**Provided data**:
* * * *

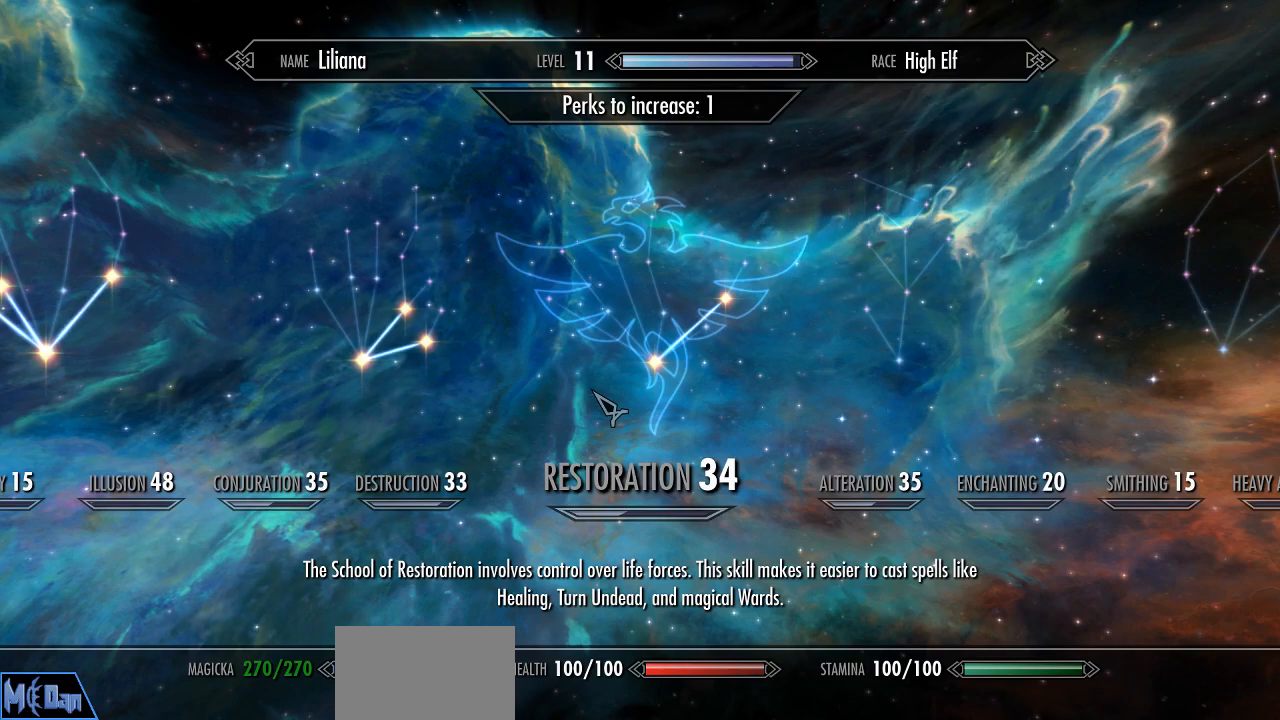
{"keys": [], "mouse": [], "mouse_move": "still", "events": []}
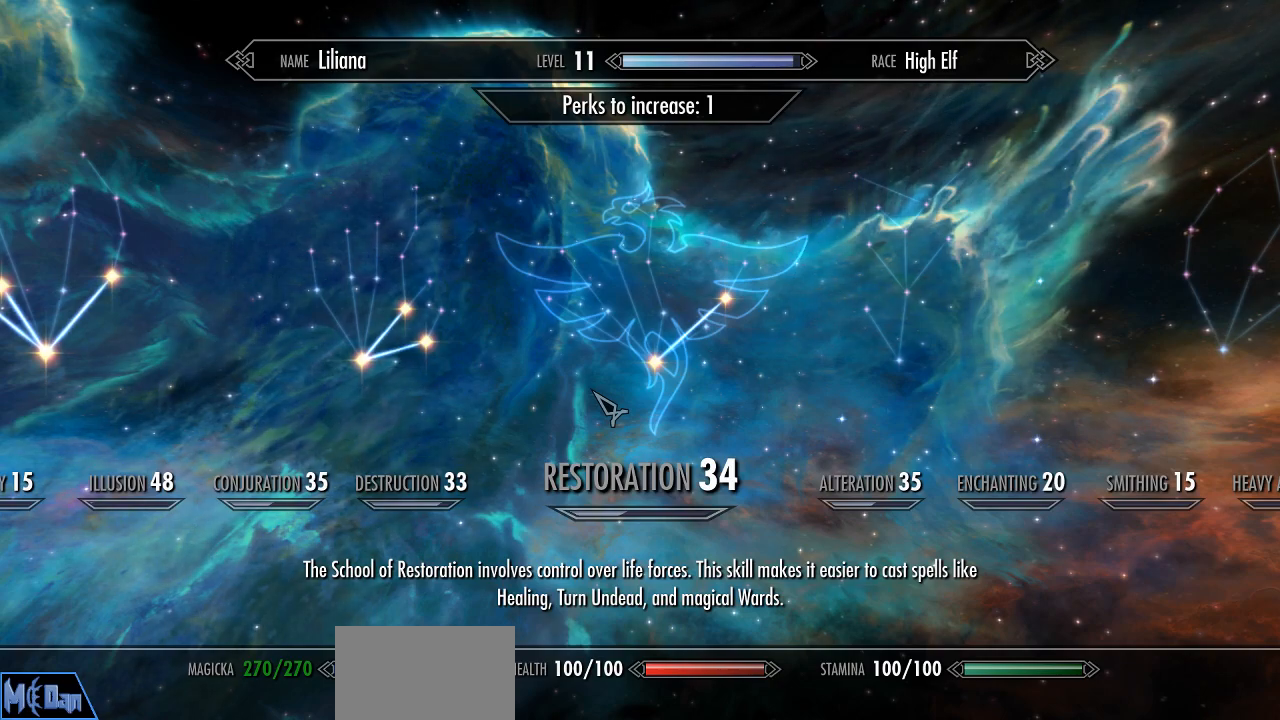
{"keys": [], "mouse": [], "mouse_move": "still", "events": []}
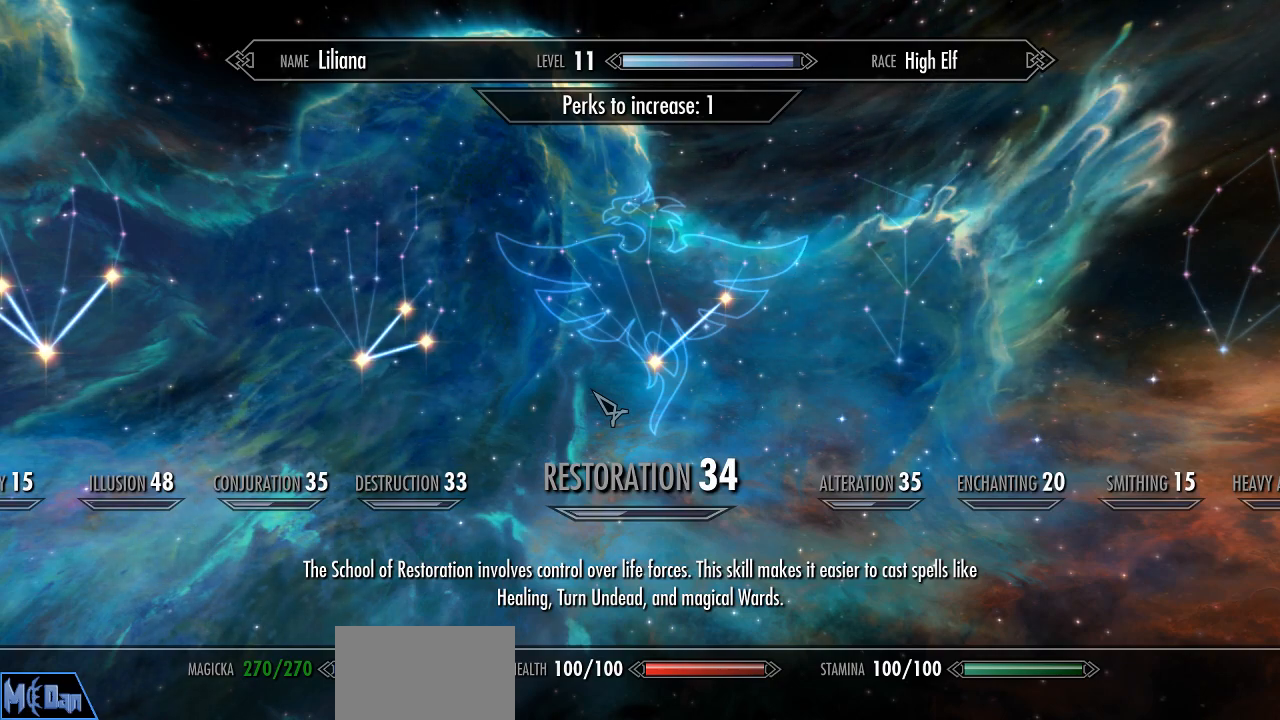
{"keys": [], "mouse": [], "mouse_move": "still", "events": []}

* * * *

**Task to complete**:
Repeat each line above exactly as it reads, omitting any pictures.

**Exercise result**:
{"keys": [], "mouse": [], "mouse_move": "still", "events": []}
{"keys": [], "mouse": [], "mouse_move": "still", "events": []}
{"keys": [], "mouse": [], "mouse_move": "still", "events": []}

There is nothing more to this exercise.